The number of successful PRO based product labelling claims fell in the years after the release of the draft guidance (compared with the preceding five years),9 which may indicate increased challenges faced by drug companies wanting to show treatment benefits from the patient perspective. Furthermore, successful claims were largely symptom based, possibly highlighting the difficulty (or perceived difficulty) of securing a claim based on more contentious (though, arguably, more patient centred) concepts, such as wellbeing and treatment satisfaction. Careful recrafting means that the 2009 guidance now offers greater clarity and flexibility regarding what constitutes acceptable supporting evidence. In so doing, the FDA has simultaneously raised the stakes and improved the odds of drug companies securing a greater number and variety of successful PRO based labelling claims.

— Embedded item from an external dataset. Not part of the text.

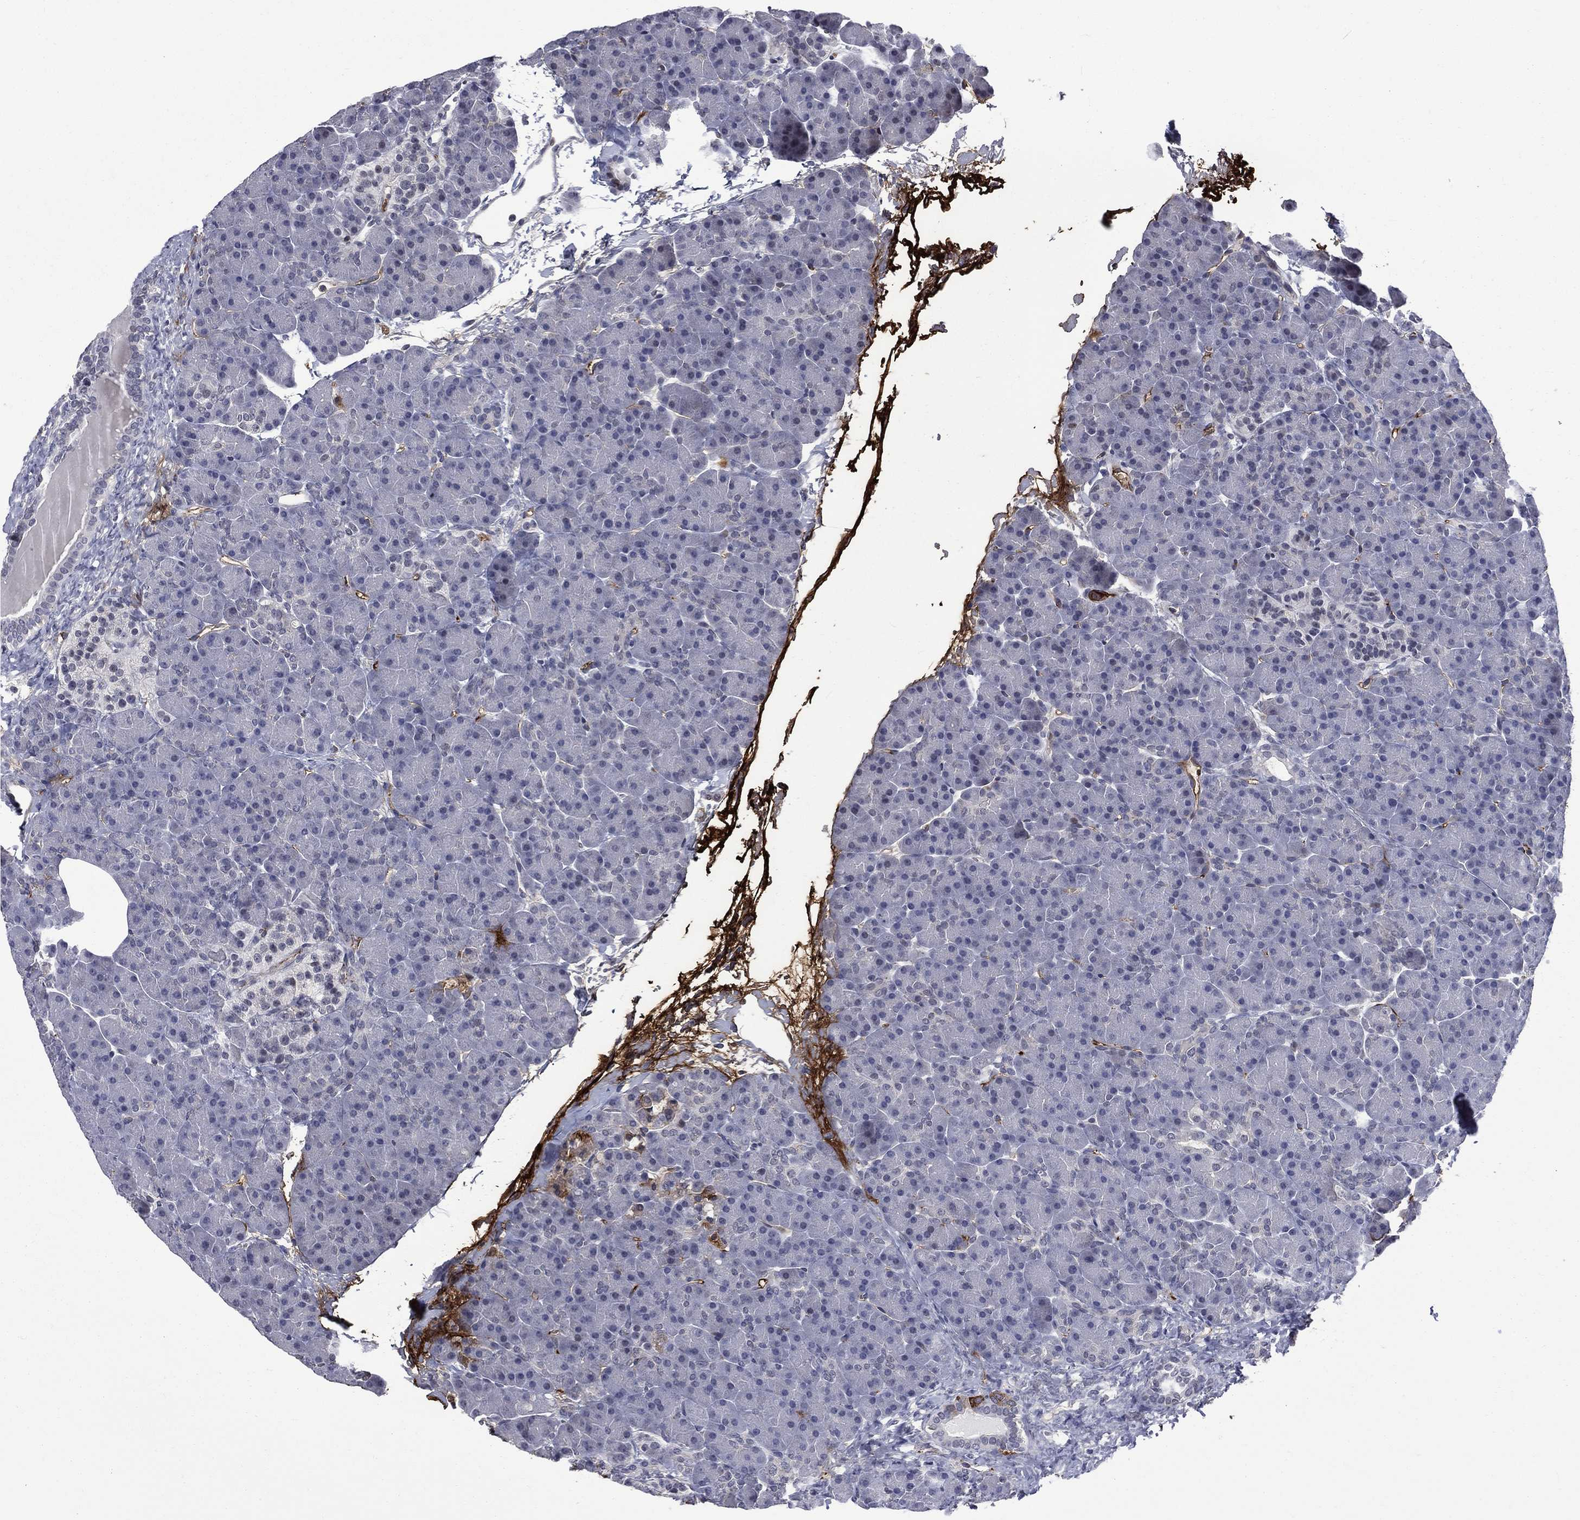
{"staining": {"intensity": "negative", "quantity": "none", "location": "none"}, "tissue": "pancreas", "cell_type": "Exocrine glandular cells", "image_type": "normal", "snomed": [{"axis": "morphology", "description": "Normal tissue, NOS"}, {"axis": "topography", "description": "Pancreas"}], "caption": "High power microscopy micrograph of an immunohistochemistry micrograph of normal pancreas, revealing no significant staining in exocrine glandular cells.", "gene": "FGG", "patient": {"sex": "female", "age": 44}}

The FDA’s guidance explicitly states that it does not cover the use of PRO measures beyond evaluation of medical product claims, but the basic principles are undoubtedly relevant for a range of stakeholders: know what you want to measure, why you want to measure it, and be sure that the PRO instrument you choose measures what is intended. Most importantly the guidance promotes good scientific research practices that should be adopted by any researcher or clinician, thus ensuring that outcomes reported from the patient’s perspective are robust and meaningful.